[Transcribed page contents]
☆ ☆ ☆ ☆ ☆ ☆ ☆
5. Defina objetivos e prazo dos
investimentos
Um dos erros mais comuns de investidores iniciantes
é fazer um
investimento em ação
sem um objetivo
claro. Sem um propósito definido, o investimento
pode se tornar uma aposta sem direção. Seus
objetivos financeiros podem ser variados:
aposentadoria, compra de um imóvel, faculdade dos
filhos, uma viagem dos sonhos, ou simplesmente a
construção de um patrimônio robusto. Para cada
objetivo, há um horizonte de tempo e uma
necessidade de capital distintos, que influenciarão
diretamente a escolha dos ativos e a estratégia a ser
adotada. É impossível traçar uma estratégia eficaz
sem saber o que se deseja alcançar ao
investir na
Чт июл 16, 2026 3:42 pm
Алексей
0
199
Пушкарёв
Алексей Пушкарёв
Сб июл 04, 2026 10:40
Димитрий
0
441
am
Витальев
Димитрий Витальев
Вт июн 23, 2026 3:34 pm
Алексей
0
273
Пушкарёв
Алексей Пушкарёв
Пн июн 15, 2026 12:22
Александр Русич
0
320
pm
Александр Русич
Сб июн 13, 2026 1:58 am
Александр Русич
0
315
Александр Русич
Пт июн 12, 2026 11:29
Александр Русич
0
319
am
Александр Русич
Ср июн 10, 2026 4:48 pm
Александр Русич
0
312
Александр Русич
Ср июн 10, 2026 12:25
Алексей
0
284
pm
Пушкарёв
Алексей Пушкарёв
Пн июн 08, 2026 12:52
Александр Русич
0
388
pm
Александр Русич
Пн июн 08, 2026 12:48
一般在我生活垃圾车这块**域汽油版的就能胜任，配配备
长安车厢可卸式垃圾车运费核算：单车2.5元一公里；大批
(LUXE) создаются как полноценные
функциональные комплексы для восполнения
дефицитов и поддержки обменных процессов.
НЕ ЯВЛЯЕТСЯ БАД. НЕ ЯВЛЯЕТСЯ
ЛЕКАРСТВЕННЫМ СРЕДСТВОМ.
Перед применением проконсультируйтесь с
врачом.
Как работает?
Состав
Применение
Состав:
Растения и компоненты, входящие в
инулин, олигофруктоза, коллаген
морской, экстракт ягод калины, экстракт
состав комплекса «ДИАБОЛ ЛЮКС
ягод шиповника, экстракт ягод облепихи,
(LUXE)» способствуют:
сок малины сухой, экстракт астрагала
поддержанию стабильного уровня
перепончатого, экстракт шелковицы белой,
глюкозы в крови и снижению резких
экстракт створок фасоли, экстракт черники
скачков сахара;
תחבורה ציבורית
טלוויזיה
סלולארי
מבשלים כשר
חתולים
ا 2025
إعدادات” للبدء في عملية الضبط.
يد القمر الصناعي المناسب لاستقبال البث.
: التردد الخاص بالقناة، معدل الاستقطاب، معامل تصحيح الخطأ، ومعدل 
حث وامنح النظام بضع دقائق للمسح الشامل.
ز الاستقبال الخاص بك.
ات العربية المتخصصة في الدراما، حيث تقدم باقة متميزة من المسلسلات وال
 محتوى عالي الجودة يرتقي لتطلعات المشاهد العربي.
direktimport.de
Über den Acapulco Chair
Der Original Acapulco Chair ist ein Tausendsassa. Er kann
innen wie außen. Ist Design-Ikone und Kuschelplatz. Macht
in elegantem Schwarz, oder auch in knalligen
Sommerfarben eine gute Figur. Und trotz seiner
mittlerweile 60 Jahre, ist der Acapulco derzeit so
☆ ☆ ☆ ☆ ☆ ☆ ☆
- [Your instructions]: Rewrite all of the records above, swapping every "Acapulco Chair" for "Acapulco Sessel" and leaving all other text as it is.

- [Response]:
5. Defina objetivos e prazo dos
investimentos
Um dos erros mais comuns de investidores iniciantes
é fazer um
investimento em ação
sem um objetivo
claro. Sem um propósito definido, o investimento
pode se tornar uma aposta sem direção. Seus
objetivos financeiros podem ser variados:
aposentadoria, compra de um imóvel, faculdade dos
filhos, uma viagem dos sonhos, ou simplesmente a
construção de um patrimônio robusto. Para cada
objetivo, há um horizonte de tempo e uma
necessidade de capital distintos, que influenciarão
diretamente a escolha dos ativos e a estratégia a ser
adotada. É impossível traçar uma estratégia eficaz
sem saber o que se deseja alcançar ao
investir na
Чт июл 16, 2026 3:42 pm
Алексей
0
199
Пушкарёв
Алексей Пушкарёв
Сб июл 04, 2026 10:40
Димитрий
0
441
am
Витальев
Димитрий Витальев
Вт июн 23, 2026 3:34 pm
Алексей
0
273
Пушкарёв
Алексей Пушкарёв
Пн июн 15, 2026 12:22
Александр Русич
0
320
pm
Александр Русич
Сб июн 13, 2026 1:58 am
Александр Русич
0
315
Александр Русич
Пт июн 12, 2026 11:29
Александр Русич
0
319
am
Александр Русич
Ср июн 10, 2026 4:48 pm
Александр Русич
0
312
Александр Русич
Ср июн 10, 2026 12:25
Алексей
0
284
pm
Пушкарёв
Алексей Пушкарёв
Пн июн 08, 2026 12:52
Александр Русич
0
388
pm
Александр Русич
Пн июн 08, 2026 12:48
一般在我生活垃圾车这块**域汽油版的就能胜任，配配备
长安车厢可卸式垃圾车运费核算：单车2.5元一公里；大批
(LUXE) создаются как полноценные
функциональные комплексы для восполнения
дефицитов и поддержки обменных процессов.
НЕ ЯВЛЯЕТСЯ БАД. НЕ ЯВЛЯЕТСЯ
ЛЕКАРСТВЕННЫМ СРЕДСТВОМ.
Перед применением проконсультируйтесь с
врачом.
Как работает?
Состав
Применение
Состав:
Растения и компоненты, входящие в
инулин, олигофруктоза, коллаген
морской, экстракт ягод калины, экстракт
состав комплекса «ДИАБОЛ ЛЮКС
ягод шиповника, экстракт ягод облепихи,
(LUXE)» способствуют:
сок малины сухой, экстракт астрагала
поддержанию стабильного уровня
перепончатого, экстракт шелковицы белой,
глюкозы в крови и снижению резких
экстракт створок фасоли, экстракт черники
скачков сахара;
תחבורה ציבורית
טלוויזיה
סלולארי
מבשלים כשר
חתולים
ا 2025
إعدادات” للبدء في عملية الضبط.
يد القمر الصناعي المناسب لاستقبال البث.
: التردد الخاص بالقناة، معدل الاستقطاب، معامل تصحيح الخطأ، ومعدل 
حث وامنح النظام بضع دقائق للمسح الشامل.
ز الاستقبال الخاص بك.
ات العربية المتخصصة في الدراما، حيث تقدم باقة متميزة من المسلسلات وال
 محتوى عالي الجودة يرتقي لتطلعات المشاهد العربي.
direktimport.de
Über den Acapulco Sessel
Der Original Acapulco Sessel ist ein Tausendsassa. Er kann
innen wie außen. Ist Design-Ikone und Kuschelplatz. Macht
in elegantem Schwarz, oder auch in knalligen
Sommerfarben eine gute Figur. Und trotz seiner
mittlerweile 60 Jahre, ist der Acapulco derzeit so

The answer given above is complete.